**** Input data

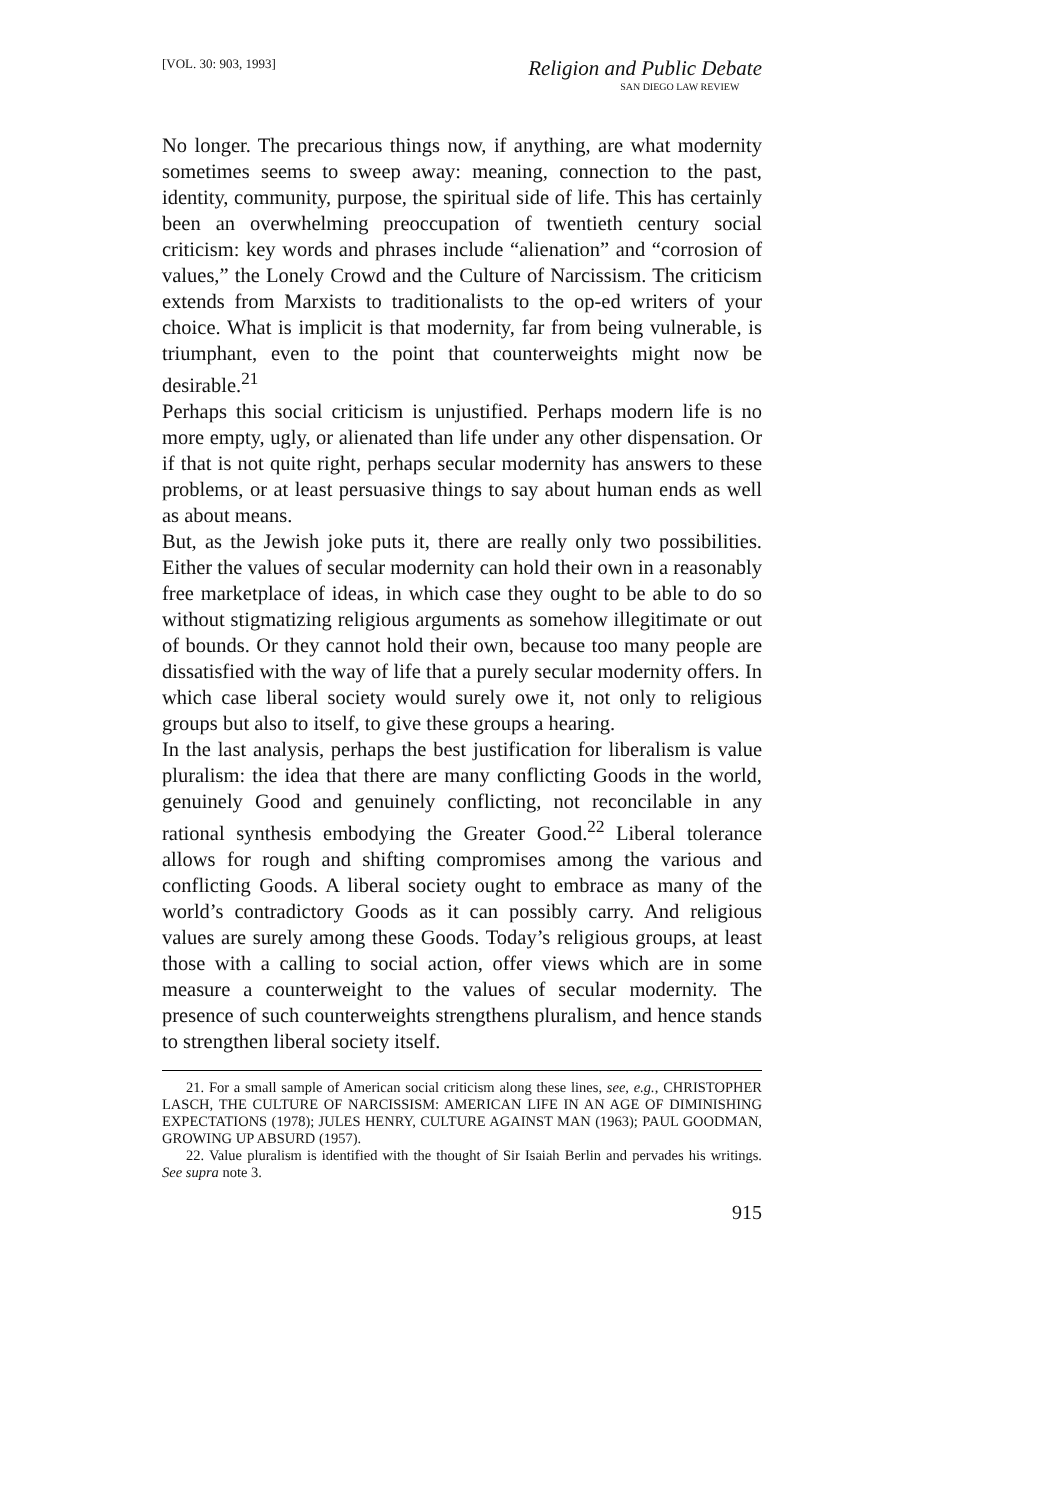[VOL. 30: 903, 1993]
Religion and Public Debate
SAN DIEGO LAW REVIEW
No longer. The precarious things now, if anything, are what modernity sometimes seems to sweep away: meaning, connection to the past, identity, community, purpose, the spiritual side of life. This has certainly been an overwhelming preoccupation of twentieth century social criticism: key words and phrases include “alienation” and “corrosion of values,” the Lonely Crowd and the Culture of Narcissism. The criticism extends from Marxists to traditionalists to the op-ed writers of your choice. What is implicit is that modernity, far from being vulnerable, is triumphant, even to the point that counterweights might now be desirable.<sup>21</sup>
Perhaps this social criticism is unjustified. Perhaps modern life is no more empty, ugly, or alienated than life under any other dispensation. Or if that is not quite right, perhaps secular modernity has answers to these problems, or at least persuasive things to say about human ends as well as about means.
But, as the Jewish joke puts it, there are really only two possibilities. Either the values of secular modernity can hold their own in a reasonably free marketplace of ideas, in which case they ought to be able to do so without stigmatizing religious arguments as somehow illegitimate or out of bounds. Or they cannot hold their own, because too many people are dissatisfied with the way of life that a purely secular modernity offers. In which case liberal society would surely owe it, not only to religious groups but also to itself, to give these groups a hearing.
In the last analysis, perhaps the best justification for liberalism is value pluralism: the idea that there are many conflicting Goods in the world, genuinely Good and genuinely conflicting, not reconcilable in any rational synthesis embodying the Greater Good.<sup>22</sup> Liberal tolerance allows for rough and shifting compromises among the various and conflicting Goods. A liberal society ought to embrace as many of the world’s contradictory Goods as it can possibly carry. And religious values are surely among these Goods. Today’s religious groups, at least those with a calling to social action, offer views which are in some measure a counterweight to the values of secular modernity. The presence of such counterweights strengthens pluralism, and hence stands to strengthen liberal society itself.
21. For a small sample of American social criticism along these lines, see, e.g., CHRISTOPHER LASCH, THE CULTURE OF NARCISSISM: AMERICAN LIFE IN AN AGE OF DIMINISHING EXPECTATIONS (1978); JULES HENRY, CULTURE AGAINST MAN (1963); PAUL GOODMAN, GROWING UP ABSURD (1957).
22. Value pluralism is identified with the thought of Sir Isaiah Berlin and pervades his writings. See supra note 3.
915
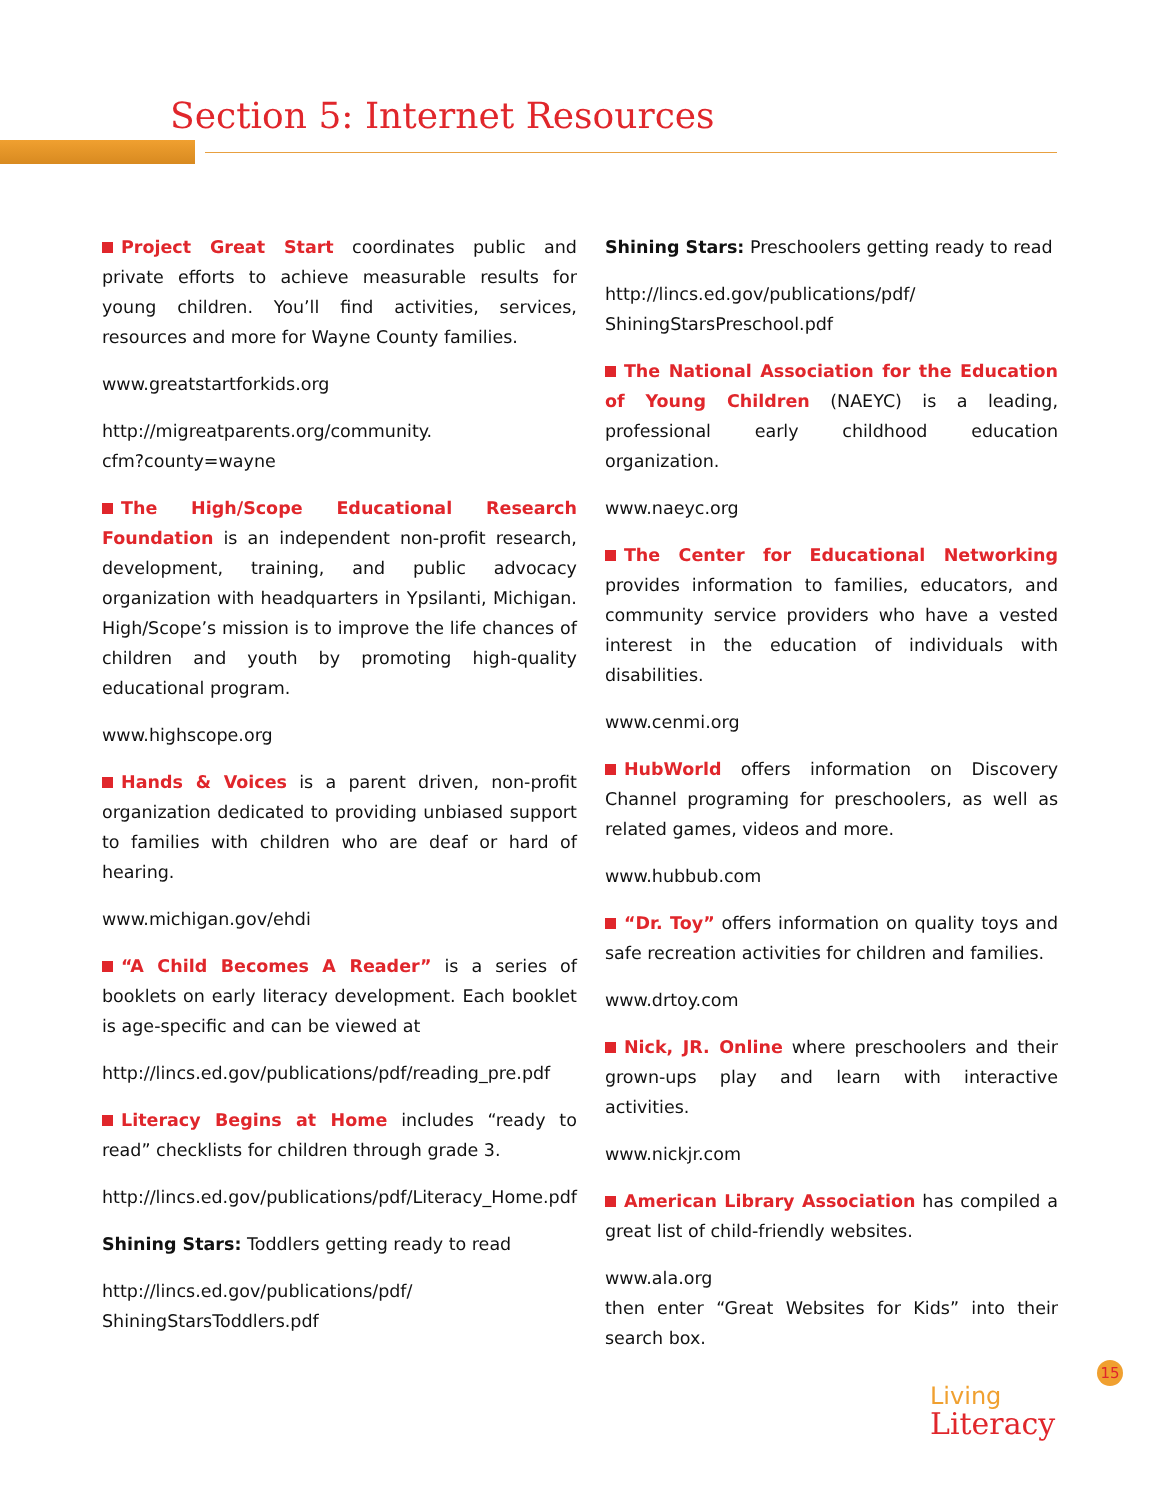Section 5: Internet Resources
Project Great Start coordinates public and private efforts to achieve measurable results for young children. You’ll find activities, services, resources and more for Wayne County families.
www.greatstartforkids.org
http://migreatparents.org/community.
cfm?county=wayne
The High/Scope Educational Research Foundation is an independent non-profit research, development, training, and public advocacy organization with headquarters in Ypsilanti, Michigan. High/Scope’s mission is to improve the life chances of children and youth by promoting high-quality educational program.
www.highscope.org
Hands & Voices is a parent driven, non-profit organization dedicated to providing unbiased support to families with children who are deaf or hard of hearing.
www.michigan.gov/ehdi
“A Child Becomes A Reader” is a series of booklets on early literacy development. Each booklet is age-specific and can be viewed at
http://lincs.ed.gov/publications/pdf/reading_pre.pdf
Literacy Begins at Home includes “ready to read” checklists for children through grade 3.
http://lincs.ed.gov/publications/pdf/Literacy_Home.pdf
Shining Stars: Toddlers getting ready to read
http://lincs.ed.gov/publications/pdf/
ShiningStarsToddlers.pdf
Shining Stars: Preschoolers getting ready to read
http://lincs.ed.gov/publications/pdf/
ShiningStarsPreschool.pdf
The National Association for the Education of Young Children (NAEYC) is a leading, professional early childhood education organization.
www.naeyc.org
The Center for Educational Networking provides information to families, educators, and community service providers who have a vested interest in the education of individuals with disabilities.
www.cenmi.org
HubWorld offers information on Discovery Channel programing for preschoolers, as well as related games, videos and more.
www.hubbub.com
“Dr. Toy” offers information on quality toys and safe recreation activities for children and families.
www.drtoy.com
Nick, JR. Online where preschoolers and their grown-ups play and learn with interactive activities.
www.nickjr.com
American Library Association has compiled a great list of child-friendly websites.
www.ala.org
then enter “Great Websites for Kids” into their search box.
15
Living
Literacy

********

## [Exercise]
Every line from the top of the material above through the line with "But, as the" should be duplicated exactly, please; leave out the pictures.

## [Written answer]
[VOL. 30: 903, 1993]
Religion and Public Debate
SAN DIEGO LAW REVIEW
No longer. The precarious things now, if anything, are what modernity sometimes seems to sweep away: meaning, connection to the past, identity, community, purpose, the spiritual side of life. This has certainly been an overwhelming preoccupation of twentieth century social criticism: key words and phrases include “alienation” and “corrosion of values,” the Lonely Crowd and the Culture of Narcissism. The criticism extends from Marxists to traditionalists to the op-ed writers of your choice. What is implicit is that modernity, far from being vulnerable, is triumphant, even to the point that counterweights might now be desirable.<sup>21</sup>
Perhaps this social criticism is unjustified. Perhaps modern life is no more empty, ugly, or alienated than life under any other dispensation. Or if that is not quite right, perhaps secular modernity has answers to these problems, or at least persuasive things to say about human ends as well as about means.
But, as the Jewish joke puts it, there are really only two possibilities. Either the values of secular modernity can hold their own in a reasonably free marketplace of ideas, in which case they ought to be able to do so without stigmatizing religious arguments as somehow illegitimate or out of bounds. Or they cannot hold their own, because too many people are dissatisfied with the way of life that a purely secular modernity offers. In which case liberal society would surely owe it, not only to religious groups but also to itself, to give these groups a hearing.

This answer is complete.